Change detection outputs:
________________________
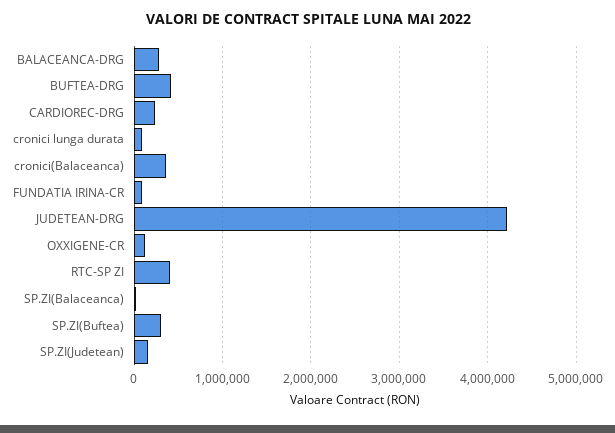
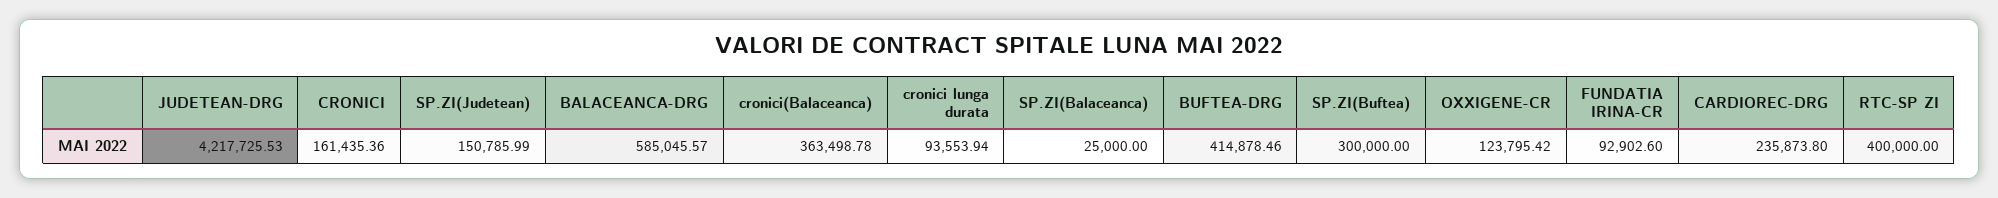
  {
-   "BALACEANCA-DRG": 300000,
+   "BALACEANCA-DRG": 585045.57,
    "BUFTEA-DRG": 414878.46,
    "CARDIOREC-DRG": 235873.8,
    "cronici lunga durata": 93553.94,
    "cronici(Balaceanca)": 363498.78,
    "FUNDATIA IRINA-CR": 92902.6,
    "JUDETEAN-DRG": 4217725.53,
    "OXXIGENE-CR": 123795.42,
    "RTC-SP ZI": 400000,
    "SP.ZI(Balaceanca)": 25000,
    "SP.ZI(Buftea)": 300000,
-   "SP.ZI(Judetean)": 150785.99
+   "SP.ZI(Judetean)": 150785.99,
+   "CRONICI": 161435.36
  }

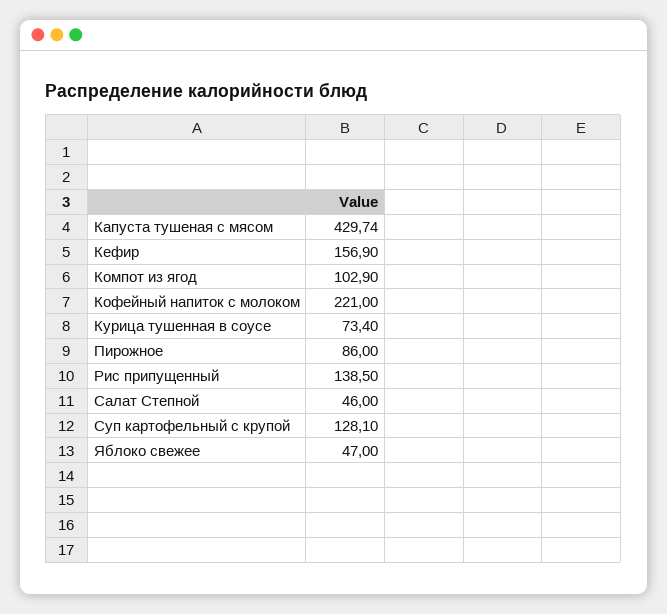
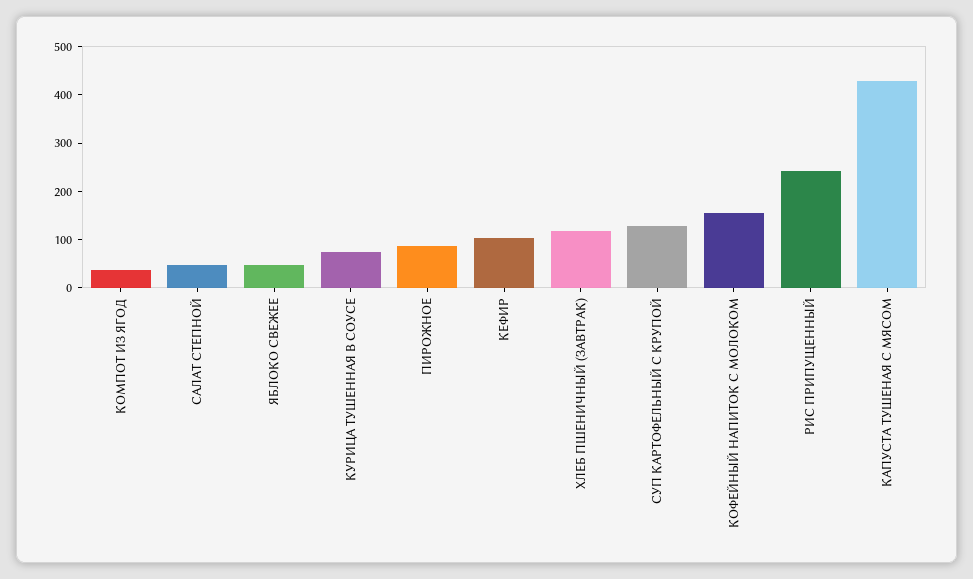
  {
    "Капуста тушеная с мясом": 429.74,
-   "Кефир": 156.9,
+   "Кефир": 100,
-   "Компот из ягод": 102.9,
+   "Компот из ягод": 40,
-   "Кофейный напиток с молоком": 221,
+   "Кофейный напиток с молоком": 160,
    "Курица тушенная в соусе": 73.4,
    "Пирожное": 86,
-   "Рис припущенный": 138.5,
+   "Рис припущенный": 240,
    "Салат Степной": 46,
    "Суп картофельный с крупой": 128.1,
-   "Яблоко свежее": 47
+   "Яблоко свежее": 47,
+   "ХЛЕБ ПШЕНИЧНЫЙ (ЗАВТРАК)": 120
  }

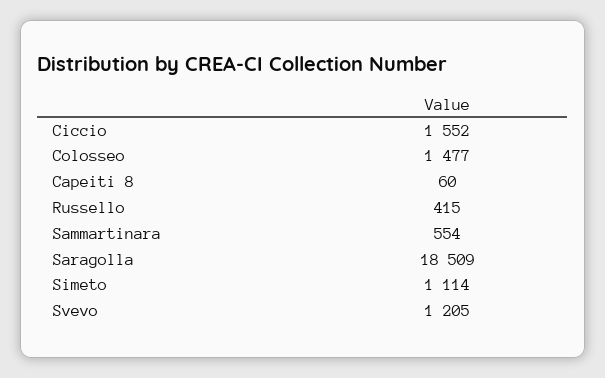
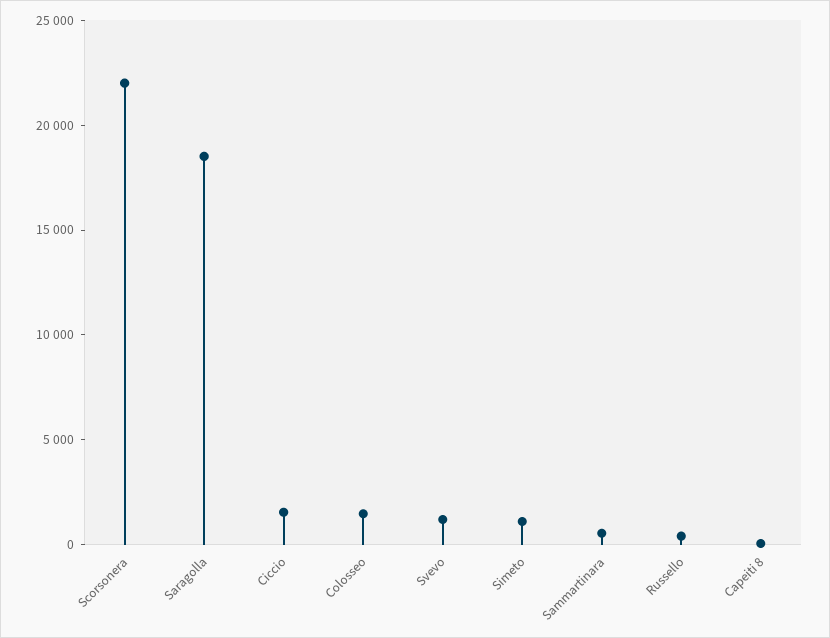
  {
    "Ciccio": 1552,
    "Colosseo": 1477,
    "Capeiti 8": 60,
    "Russello": 415,
    "Sammartinara": 554,
    "Saragolla": 18509,
    "Simeto": 1114,
-   "Svevo": 1205
+   "Svevo": 1205,
+   "Scorsonera": 22000
  }

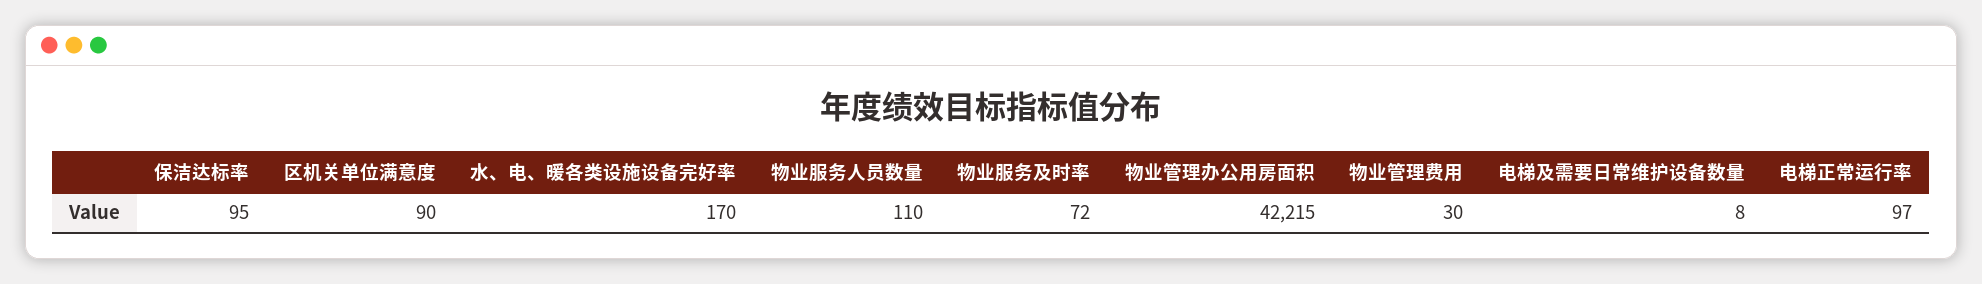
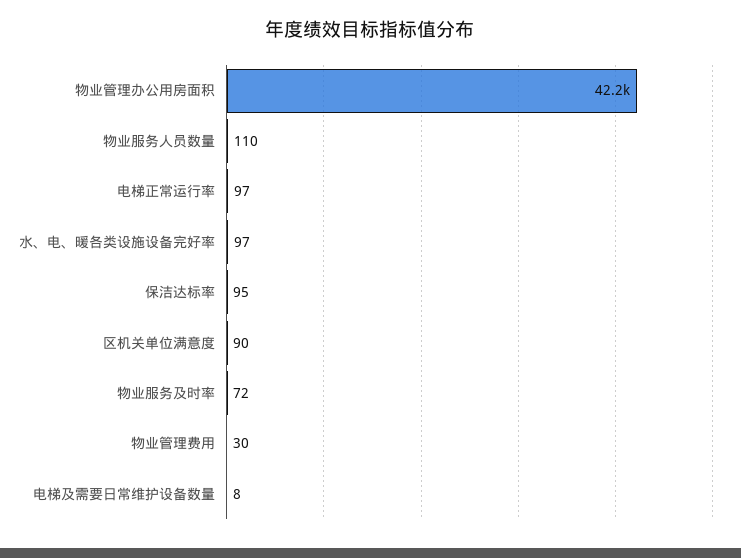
  {
    "保洁达标率": 95,
    "区机关单位满意度": 90,
-   "水、电、暖各类设施设备完好率": 170,
+   "水、电、暖各类设施设备完好率": 97,
    "物业服务人员数量": 110,
    "物业服务及时率": 72,
    "物业管理办公用房面积": 42215,
    "物业管理费用": 30,
    "电梯及需要日常维护设备数量": 8,
    "电梯正常运行率": 97
  }

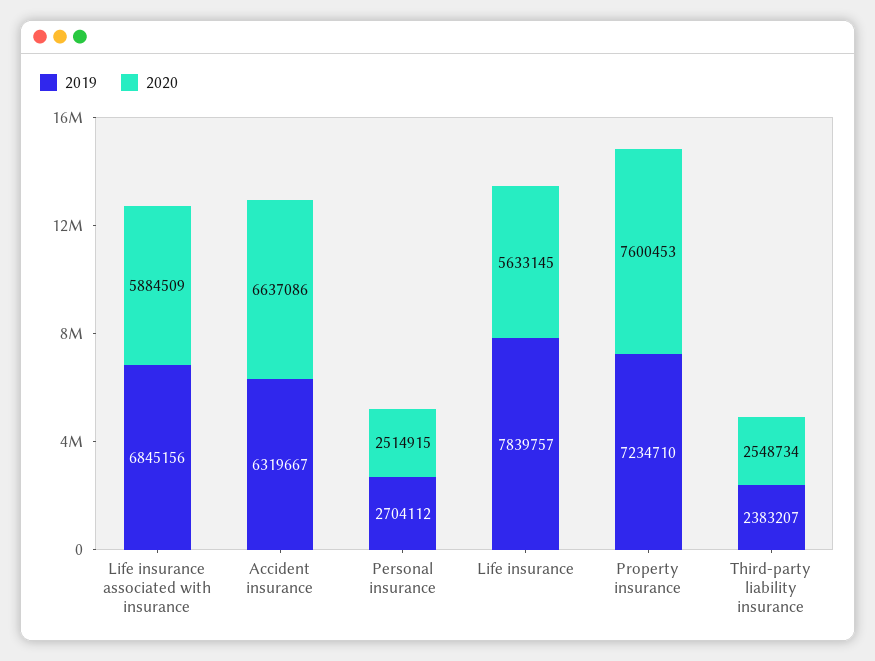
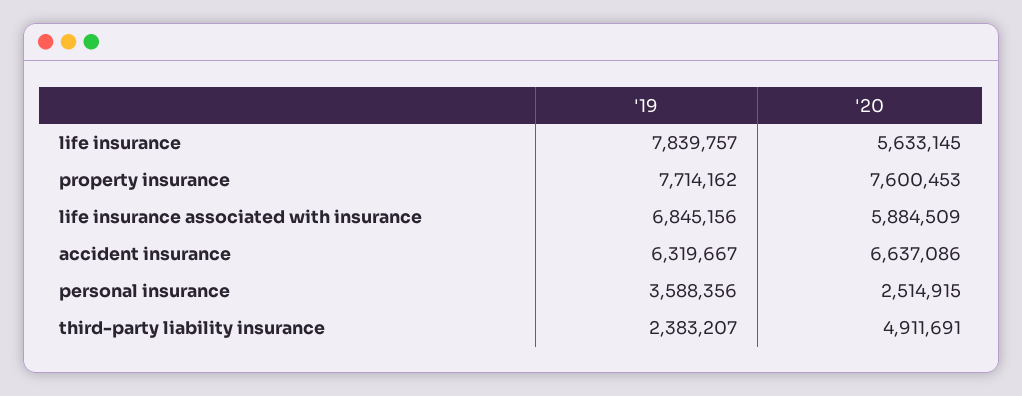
  {
    "2019": {
      "Life insurance associated with insurance": 6845156,
      "Accident insurance": 6319667,
-     "Personal insurance": 2704112,
+     "Personal insurance": 3588356,
      "Life insurance": 7839757,
-     "Property insurance": 7234710,
+     "Property insurance": 7714162,
      "Third-party liability insurance": 2383207
    },
    "2020": {
      "Life insurance associated with insurance": 5884509,
      "Accident insurance": 6637086,
      "Personal insurance": 2514915,
      "Life insurance": 5633145,
      "Property insurance": 7600453,
-     "Third-party liability insurance": 2548734
+     "Third-party liability insurance": 4911691
    }
  }

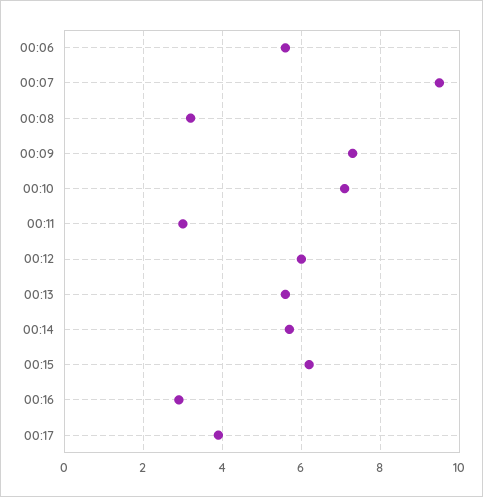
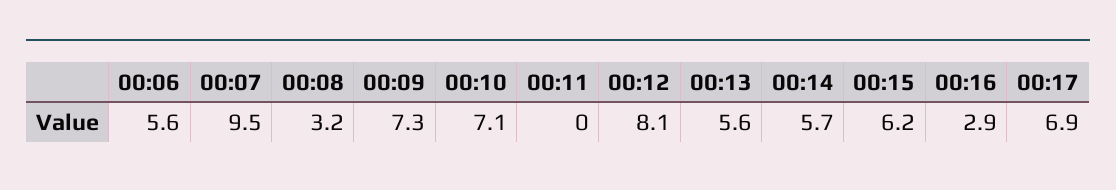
  {
    "00:06": 5.6,
    "00:07": 9.5,
    "00:08": 3.2,
    "00:09": 7.3,
    "00:10": 7.1,
-   "00:11": 3,
+   "00:11": 0,
-   "00:12": 6,
+   "00:12": 8.1,
    "00:13": 5.6,
    "00:14": 5.7,
    "00:15": 6.2,
    "00:16": 2.9,
-   "00:17": 4
+   "00:17": 6.9
  }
________________________
* [Exercise]:
Please set down the lines above word for word and leave out the pictures.

* [Expected answer]:
  {
-   "BALACEANCA-DRG": 300000,
+   "BALACEANCA-DRG": 585045.57,
    "BUFTEA-DRG": 414878.46,
    "CARDIOREC-DRG": 235873.8,
    "cronici lunga durata": 93553.94,
    "cronici(Balaceanca)": 363498.78,
    "FUNDATIA IRINA-CR": 92902.6,
    "JUDETEAN-DRG": 4217725.53,
    "OXXIGENE-CR": 123795.42,
    "RTC-SP ZI": 400000,
    "SP.ZI(Balaceanca)": 25000,
    "SP.ZI(Buftea)": 300000,
-   "SP.ZI(Judetean)": 150785.99
+   "SP.ZI(Judetean)": 150785.99,
+   "CRONICI": 161435.36
  }

  {
    "Капуста тушеная с мясом": 429.74,
-   "Кефир": 156.9,
+   "Кефир": 100,
-   "Компот из ягод": 102.9,
+   "Компот из ягод": 40,
-   "Кофейный напиток с молоком": 221,
+   "Кофейный напиток с молоком": 160,
    "Курица тушенная в соусе": 73.4,
    "Пирожное": 86,
-   "Рис припущенный": 138.5,
+   "Рис припущенный": 240,
    "Салат Степной": 46,
    "Суп картофельный с крупой": 128.1,
-   "Яблоко свежее": 47
+   "Яблоко свежее": 47,
+   "ХЛЕБ ПШЕНИЧНЫЙ (ЗАВТРАК)": 120
  }

  {
    "Ciccio": 1552,
    "Colosseo": 1477,
    "Capeiti 8": 60,
    "Russello": 415,
    "Sammartinara": 554,
    "Saragolla": 18509,
    "Simeto": 1114,
-   "Svevo": 1205
+   "Svevo": 1205,
+   "Scorsonera": 22000
  }

  {
    "保洁达标率": 95,
    "区机关单位满意度": 90,
-   "水、电、暖各类设施设备完好率": 170,
+   "水、电、暖各类设施设备完好率": 97,
    "物业服务人员数量": 110,
    "物业服务及时率": 72,
    "物业管理办公用房面积": 42215,
    "物业管理费用": 30,
    "电梯及需要日常维护设备数量": 8,
    "电梯正常运行率": 97
  }

  {
    "2019": {
      "Life insurance associated with insurance": 6845156,
      "Accident insurance": 6319667,
-     "Personal insurance": 2704112,
+     "Personal insurance": 3588356,
      "Life insurance": 7839757,
-     "Property insurance": 7234710,
+     "Property insurance": 7714162,
      "Third-party liability insurance": 2383207
    },
    "2020": {
      "Life insurance associated with insurance": 5884509,
      "Accident insurance": 6637086,
      "Personal insurance": 2514915,
      "Life insurance": 5633145,
      "Property insurance": 7600453,
-     "Third-party liability insurance": 2548734
+     "Third-party liability insurance": 4911691
    }
  }

  {
    "00:06": 5.6,
    "00:07": 9.5,
    "00:08": 3.2,
    "00:09": 7.3,
    "00:10": 7.1,
-   "00:11": 3,
+   "00:11": 0,
-   "00:12": 6,
+   "00:12": 8.1,
    "00:13": 5.6,
    "00:14": 5.7,
    "00:15": 6.2,
    "00:16": 2.9,
-   "00:17": 4
+   "00:17": 6.9
  }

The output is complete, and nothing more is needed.